As it was, Labash went fishless all morning, while “Cheney hits for the cycle: browns and rainbows, cutties and hybrids.” At one point, after the guide netted a splendid trout and was about to cut it loose, Cheney piped up: “Wait a minute, do you want to let Matt get a good look at that so he can see what he’s missing?”
“But there is another reason, of course, that Cheney is outfishing me,” Labash observed. “It’s probably the more important reason: He’s a lot better fisherman. He is a fierce caster. He has pinpoint precision with his fly, throwing sliders under branches, lopping flies over tree limbs, dropping his hopper just off the bank’s edge …
“We hit the end of our 12-mile float and … Cheney does not count his fish, though I do, obsessively (I’ve caught 869 so far this year, back when I used to catch fish). I tell him what the damage is:
“Dick Cheney: 20.
“Me. 2.”
At which point Cheney flashed “the full-on smile of an ebullient child. He shows back molars and dental work, everything.
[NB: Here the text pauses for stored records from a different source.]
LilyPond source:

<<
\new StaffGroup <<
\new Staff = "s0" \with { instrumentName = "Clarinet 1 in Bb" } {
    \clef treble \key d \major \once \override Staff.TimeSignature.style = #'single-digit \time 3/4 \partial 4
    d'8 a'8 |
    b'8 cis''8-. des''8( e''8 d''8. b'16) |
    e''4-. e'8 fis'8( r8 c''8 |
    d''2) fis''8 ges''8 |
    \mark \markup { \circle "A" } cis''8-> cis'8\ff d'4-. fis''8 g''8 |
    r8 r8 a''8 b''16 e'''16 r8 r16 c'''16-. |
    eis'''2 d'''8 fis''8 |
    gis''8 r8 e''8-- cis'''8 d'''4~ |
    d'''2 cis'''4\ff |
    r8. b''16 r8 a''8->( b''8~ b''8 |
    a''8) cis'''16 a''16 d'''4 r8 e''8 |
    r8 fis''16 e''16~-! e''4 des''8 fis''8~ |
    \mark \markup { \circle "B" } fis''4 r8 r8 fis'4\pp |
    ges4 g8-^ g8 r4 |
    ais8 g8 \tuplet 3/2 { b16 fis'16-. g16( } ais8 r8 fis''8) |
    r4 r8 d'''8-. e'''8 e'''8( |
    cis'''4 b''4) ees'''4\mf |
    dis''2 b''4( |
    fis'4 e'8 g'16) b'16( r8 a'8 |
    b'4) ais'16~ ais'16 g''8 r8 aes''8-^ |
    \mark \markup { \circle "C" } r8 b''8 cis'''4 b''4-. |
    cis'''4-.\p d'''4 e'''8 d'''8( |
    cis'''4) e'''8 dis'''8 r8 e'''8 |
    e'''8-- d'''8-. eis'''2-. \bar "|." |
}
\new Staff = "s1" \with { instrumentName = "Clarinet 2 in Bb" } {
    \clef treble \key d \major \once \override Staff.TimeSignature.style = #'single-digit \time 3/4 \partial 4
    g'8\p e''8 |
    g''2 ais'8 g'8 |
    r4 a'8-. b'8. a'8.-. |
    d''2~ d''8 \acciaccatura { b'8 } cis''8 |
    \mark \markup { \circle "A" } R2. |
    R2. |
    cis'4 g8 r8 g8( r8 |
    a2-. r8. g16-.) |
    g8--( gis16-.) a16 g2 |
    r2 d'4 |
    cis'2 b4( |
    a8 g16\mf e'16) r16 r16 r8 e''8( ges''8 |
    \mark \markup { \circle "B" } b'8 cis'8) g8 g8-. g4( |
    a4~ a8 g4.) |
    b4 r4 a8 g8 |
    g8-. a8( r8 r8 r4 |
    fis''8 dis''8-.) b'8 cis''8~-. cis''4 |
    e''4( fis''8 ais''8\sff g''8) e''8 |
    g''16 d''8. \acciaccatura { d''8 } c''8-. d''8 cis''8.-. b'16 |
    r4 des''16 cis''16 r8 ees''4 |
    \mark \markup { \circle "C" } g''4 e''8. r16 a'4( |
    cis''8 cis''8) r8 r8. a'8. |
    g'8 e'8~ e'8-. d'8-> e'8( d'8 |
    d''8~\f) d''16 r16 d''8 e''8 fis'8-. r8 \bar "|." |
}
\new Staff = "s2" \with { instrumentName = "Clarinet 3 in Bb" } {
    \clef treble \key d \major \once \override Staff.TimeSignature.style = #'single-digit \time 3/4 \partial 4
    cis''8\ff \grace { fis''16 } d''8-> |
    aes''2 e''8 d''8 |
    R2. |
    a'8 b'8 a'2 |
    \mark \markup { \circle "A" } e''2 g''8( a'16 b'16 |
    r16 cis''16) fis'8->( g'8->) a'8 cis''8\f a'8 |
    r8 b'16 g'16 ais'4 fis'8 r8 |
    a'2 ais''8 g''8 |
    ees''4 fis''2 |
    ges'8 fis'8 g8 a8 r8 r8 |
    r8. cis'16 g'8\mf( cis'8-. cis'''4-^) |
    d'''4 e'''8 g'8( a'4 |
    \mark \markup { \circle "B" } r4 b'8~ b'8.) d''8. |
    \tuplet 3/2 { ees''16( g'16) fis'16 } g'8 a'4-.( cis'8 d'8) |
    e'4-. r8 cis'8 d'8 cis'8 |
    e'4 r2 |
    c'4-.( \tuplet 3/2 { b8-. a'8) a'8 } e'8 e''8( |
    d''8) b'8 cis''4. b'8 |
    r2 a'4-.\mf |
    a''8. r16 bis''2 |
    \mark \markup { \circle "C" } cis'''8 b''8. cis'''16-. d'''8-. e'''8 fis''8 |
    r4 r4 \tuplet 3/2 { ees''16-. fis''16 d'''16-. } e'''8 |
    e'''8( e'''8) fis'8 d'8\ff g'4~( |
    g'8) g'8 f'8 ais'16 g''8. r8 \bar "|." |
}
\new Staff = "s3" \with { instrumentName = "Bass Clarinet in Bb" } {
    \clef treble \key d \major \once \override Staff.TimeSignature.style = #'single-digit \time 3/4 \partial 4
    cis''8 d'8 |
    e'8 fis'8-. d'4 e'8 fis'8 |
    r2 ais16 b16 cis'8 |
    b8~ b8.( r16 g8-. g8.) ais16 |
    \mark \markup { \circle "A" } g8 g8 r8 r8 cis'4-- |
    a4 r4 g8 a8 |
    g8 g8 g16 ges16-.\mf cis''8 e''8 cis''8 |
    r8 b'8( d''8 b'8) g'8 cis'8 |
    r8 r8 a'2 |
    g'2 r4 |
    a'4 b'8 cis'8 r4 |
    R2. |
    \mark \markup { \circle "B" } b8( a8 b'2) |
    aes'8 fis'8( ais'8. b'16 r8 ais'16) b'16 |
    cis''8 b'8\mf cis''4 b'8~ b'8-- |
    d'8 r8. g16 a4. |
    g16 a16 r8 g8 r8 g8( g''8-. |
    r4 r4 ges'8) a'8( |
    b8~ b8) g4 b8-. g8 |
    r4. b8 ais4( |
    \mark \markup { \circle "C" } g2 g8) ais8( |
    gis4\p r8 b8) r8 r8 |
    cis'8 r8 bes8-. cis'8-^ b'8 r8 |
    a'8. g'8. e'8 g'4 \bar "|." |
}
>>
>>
In several decades of watching him, I’ve never seen him smile this big.”
Prior to returning to Washington, Labash had lunch with Jack Dennis, a longtime friend and guide of Cheney’s who introduced fly-fishing to the likes of Arnold Palmer and Harrison Ford. On his office wall are the words of Henry David Thoreau: “Many men go fishing all of their lives without knowing it is not fish they are after.”
A committed environmentalist, Dennis opined the vice president had gotten a bad rap as a despoiler of the land and instead did things behind the scenes, like torpedoing prospective stream-polluting mines in Wyoming.
Cheney once asked the guide: “How do you think fly-fishermen view me?”
“I don’t think they view you very well, as a lot of people don’t,” Dennis replied. “I said, ‘If they all went fishing with you, that would be a different story.’”
My favorite part of the story, and perhaps the strangest moment for Dennis, as Labash wrote, “was one afternoon on the river, just days after Cheney had a heart defibrillator implanted. Dennis says Cheney was reclining in the boat with ‘his head leaned back—he’d never done anything like that. I went back to look and see if he was breathing.’
“Cheney popped open one eye and asked, ‘What are you doing?’ I’m checking to see if you’re breathing.
“‘Well so what?’ Cheney snapped back. “What would happen if I wasn’t? Will you just not worry about me? Leave me alone and whatever happens happens. I can’t think of a better place to die than right here.’”
John McCaslin is a longtime journalist and author who lives in Bigfork.